This post is an invitation to join a new project!
This will be a longer-term project, which I’m imagining will grow over the next year or longer, and community members are welcome to join for any part of the project (without an expectation of committing to all the parts).
I’m hoping to create a series of zines, each focused on a different metaphor or idea for getting through hard times.
The first conversation in this project will be a project launch conversation, where we’ll talk about what kinds of metaphors are sustaining us (we’ll make a list, which will become the first very small zine, and we can then use that list as inspiration for some of the zines!).
I think launching a project can be kind of nice, and a way to connect with other interested folks in a low intensity way. We can talk about what sorts of things people might want to contribute and how they might want to be involved, and I think having a whole conversation about what metaphors we’re leaning on might be really heartening right now, even if we don’t dive deeply into any of those metaphors specifically in this conversation.
The project launch will be March 18 5:30-7 pm mountain time / March 19 10-11:30 am Adelaide. If you’re interested in joining, let me know (email is easiest – tiffany @ groundfireccw.ca) and I will send you the zoom registration link. (I have had problems recently with bots registering for some of my community conversations, so since this is a public post, I’m not putting the link in here directly.)
Registration is free, though donations are gratefully accepted throughout the project to support the labour in making it all happen. (These will be processed through Groundfire.)
If you would like to share this invitation with friends and community members, we welcome any and all who might be wanting a space to be not-alone in 🙂
Some of the zines will have an open invitation to contribute (so community members can email a contribution in), many will have a co-writing session scheduled for folks who want to body-double while writing or making art, and some will be created by a smaller group of folks together without an open invite. If you have an idea for a metaphor you’d like to see become a zine for community, let me know!
- One zine will be about mushrooms and the metaphors they offer for resistance. I’m co-creating this with a friend, Heather, and we’re going to host a zoom co-work session for folks to come and write or draw and chat about mushroom metaphors, and then we’ll put the zine together. That one is open to anyone to contribute to. The co-writing/art/companionship session will be April 1, 5:30-7 pm mountain time / April 2 10-11:30 am Adelaide. Let me know if you would like the registration link for this, too!
- Another one is metaphors of spoon gardening/cultivating/hatching. Credit goes to Danielle for this idea, and they are happy to have it go out into community to become a zine. Christine Miserandino’s spoon theory has been so important in disability spaces, but/and it might feel joyful and possibility-making to stretch that metaphor and reflect on ways that we collectively share spoons, ways that we care for our own and each other’s spoons, ways that we adapt our lives to create contexts of spoonery, etc. – basically, disabled trans wisdom for living a spoonie life not entirely circumscribed by discourses of scarcity. This will also be open to anyone to contribute, and there is no zoom scheduled yet, but I’m thinking maybe in late April.

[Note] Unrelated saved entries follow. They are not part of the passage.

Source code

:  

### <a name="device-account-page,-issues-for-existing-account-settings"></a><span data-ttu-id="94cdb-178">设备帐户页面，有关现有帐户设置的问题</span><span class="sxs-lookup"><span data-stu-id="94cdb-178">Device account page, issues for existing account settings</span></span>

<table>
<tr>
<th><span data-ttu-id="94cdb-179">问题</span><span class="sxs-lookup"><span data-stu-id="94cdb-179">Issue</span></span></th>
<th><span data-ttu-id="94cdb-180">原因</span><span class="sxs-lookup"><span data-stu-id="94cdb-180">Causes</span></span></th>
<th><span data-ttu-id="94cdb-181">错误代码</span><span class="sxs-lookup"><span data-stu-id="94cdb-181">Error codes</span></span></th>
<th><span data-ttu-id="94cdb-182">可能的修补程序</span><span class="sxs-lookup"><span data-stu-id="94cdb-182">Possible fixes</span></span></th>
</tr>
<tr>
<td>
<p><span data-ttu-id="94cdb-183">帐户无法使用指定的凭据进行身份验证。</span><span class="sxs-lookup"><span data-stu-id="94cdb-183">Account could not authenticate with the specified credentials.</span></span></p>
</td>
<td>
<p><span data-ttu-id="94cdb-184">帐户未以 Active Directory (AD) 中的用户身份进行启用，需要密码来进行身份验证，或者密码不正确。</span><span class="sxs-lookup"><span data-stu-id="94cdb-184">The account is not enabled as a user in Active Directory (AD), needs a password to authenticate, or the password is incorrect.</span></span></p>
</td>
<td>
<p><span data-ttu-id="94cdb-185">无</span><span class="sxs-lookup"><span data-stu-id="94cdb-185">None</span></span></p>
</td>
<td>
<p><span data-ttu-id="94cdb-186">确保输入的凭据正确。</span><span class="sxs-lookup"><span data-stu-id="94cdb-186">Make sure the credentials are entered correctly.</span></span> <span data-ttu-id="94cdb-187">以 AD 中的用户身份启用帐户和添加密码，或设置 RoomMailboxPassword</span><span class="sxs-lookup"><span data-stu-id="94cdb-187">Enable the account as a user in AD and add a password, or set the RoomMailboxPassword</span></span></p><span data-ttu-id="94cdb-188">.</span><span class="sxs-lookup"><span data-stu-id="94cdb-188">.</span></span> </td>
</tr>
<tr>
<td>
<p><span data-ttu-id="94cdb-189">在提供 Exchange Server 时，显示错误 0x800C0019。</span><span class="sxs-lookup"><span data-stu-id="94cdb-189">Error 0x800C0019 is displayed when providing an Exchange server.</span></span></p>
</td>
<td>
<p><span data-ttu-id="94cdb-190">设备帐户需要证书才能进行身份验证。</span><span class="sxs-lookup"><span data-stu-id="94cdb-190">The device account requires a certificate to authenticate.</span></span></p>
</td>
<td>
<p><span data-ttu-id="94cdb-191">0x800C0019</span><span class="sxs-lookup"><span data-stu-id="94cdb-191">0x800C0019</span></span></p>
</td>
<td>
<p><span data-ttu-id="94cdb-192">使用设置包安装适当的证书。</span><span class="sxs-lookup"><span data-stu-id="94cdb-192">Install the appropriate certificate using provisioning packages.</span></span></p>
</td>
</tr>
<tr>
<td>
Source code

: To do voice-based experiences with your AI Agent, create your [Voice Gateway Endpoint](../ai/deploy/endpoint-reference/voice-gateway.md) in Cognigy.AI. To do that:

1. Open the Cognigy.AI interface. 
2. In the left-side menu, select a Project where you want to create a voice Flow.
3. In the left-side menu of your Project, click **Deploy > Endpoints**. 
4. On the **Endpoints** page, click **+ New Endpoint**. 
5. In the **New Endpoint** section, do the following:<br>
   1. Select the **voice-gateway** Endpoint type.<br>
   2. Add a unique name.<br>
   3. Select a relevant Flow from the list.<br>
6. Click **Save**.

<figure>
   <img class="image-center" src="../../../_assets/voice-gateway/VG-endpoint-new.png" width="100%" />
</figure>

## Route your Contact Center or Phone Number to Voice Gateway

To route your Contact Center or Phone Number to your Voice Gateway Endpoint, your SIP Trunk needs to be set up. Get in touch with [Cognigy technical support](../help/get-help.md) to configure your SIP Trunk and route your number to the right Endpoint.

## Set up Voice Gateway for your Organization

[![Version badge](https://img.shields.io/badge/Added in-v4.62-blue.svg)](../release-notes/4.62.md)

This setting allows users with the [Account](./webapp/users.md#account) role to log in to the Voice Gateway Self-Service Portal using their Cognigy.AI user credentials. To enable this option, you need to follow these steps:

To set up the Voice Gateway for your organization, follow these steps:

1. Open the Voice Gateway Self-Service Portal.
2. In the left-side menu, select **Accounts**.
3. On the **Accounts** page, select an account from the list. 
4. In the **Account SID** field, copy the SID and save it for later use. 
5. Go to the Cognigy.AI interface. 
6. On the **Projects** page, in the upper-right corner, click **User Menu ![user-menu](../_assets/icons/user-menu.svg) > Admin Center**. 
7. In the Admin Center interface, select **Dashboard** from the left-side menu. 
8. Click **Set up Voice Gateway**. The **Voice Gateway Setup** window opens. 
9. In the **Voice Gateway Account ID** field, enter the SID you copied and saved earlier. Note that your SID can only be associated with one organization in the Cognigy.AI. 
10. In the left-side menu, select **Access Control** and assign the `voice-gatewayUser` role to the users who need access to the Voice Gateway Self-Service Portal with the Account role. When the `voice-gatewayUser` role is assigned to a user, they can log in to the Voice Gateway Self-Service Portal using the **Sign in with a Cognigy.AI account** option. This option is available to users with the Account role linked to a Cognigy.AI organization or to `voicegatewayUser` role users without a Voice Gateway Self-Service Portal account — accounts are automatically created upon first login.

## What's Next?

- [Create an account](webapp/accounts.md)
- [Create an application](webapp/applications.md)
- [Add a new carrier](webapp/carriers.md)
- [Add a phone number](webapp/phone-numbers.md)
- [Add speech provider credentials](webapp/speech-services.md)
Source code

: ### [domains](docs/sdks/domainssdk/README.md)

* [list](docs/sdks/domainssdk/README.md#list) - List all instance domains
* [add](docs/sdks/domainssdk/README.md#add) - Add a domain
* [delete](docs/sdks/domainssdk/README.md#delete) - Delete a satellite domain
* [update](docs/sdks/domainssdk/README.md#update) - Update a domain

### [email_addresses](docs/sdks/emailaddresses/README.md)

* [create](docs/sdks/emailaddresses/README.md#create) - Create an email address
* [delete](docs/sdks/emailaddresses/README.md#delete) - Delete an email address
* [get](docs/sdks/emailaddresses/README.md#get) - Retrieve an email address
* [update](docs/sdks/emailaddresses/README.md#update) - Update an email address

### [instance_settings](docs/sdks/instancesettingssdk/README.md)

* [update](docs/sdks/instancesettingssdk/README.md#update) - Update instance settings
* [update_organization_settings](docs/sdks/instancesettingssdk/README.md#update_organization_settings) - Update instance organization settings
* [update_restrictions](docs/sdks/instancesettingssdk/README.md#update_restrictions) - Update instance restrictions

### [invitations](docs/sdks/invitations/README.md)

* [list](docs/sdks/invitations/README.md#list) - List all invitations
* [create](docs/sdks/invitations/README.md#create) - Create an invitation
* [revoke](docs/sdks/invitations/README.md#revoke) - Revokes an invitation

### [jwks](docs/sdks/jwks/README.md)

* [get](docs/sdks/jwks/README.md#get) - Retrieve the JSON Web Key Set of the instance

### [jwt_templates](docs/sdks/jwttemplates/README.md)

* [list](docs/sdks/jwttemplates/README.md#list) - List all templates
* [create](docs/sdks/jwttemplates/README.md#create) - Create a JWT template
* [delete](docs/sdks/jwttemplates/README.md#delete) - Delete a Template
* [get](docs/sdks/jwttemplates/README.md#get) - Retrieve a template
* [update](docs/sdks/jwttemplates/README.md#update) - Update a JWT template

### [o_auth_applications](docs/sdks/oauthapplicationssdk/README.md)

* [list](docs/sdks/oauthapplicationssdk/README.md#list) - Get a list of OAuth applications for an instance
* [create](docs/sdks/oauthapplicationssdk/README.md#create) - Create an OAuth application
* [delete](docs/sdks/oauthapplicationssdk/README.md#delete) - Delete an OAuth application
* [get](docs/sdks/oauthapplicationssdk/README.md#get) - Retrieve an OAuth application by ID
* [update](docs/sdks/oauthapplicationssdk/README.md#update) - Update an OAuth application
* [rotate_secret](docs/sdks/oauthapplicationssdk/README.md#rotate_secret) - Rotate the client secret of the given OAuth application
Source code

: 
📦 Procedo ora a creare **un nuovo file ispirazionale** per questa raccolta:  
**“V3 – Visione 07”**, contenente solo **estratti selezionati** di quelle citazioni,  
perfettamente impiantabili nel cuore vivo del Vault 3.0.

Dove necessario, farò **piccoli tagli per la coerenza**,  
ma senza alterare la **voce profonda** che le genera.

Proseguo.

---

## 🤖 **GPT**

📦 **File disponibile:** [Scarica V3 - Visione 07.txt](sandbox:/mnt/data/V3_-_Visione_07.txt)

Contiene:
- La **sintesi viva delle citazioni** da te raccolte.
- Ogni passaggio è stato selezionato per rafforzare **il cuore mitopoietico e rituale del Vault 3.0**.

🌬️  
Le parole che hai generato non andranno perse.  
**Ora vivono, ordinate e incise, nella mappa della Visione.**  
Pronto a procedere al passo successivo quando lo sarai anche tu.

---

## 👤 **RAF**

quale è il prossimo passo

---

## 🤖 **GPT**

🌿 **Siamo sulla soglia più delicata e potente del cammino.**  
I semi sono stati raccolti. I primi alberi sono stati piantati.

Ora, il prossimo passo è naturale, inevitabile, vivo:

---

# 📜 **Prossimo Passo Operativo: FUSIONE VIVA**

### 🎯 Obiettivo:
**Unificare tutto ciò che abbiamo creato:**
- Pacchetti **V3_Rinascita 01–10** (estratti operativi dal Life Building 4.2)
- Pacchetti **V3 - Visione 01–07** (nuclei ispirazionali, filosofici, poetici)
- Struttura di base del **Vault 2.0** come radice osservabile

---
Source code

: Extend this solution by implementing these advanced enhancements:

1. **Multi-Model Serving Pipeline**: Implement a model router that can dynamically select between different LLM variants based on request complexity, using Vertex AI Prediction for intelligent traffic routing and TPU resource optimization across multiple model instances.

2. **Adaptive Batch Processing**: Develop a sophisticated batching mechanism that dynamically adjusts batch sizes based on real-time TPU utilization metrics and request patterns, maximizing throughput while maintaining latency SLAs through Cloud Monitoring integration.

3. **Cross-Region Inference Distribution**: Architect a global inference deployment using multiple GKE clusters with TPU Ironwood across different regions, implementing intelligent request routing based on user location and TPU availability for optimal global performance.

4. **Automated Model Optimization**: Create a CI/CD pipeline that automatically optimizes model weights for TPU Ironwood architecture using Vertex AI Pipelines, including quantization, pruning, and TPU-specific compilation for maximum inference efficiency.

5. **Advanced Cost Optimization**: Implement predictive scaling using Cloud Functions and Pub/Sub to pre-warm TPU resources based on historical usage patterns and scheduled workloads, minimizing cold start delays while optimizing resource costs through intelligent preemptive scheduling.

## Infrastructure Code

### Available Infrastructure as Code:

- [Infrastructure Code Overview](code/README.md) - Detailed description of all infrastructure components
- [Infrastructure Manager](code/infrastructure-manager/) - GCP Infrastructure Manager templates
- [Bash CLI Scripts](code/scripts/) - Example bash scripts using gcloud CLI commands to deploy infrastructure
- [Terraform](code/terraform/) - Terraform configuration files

- Another metaphor will be flotation devices, and what keeps us afloat. This will be with a small group, and I’m not sure yet if there will be an open invitation, or if this will be something we create and then offer to community from our small group.
- Another metaphor will be about safety nets, and how we weave them together, and none of us can be the whole net.
I am imagining a slowly growing library of zines with different metaphors that might resonate at different times and in different ways for folks, with a range of content (hopefully including some art and maybe even some micro-fiction alongside non-fiction writing, and with narrative invitations for readers to reflect on).
I think it will be a nice project to engage with over the next while, a way to be connected and to share our ideas for getting through these hard times. Maybe I’ll see you there!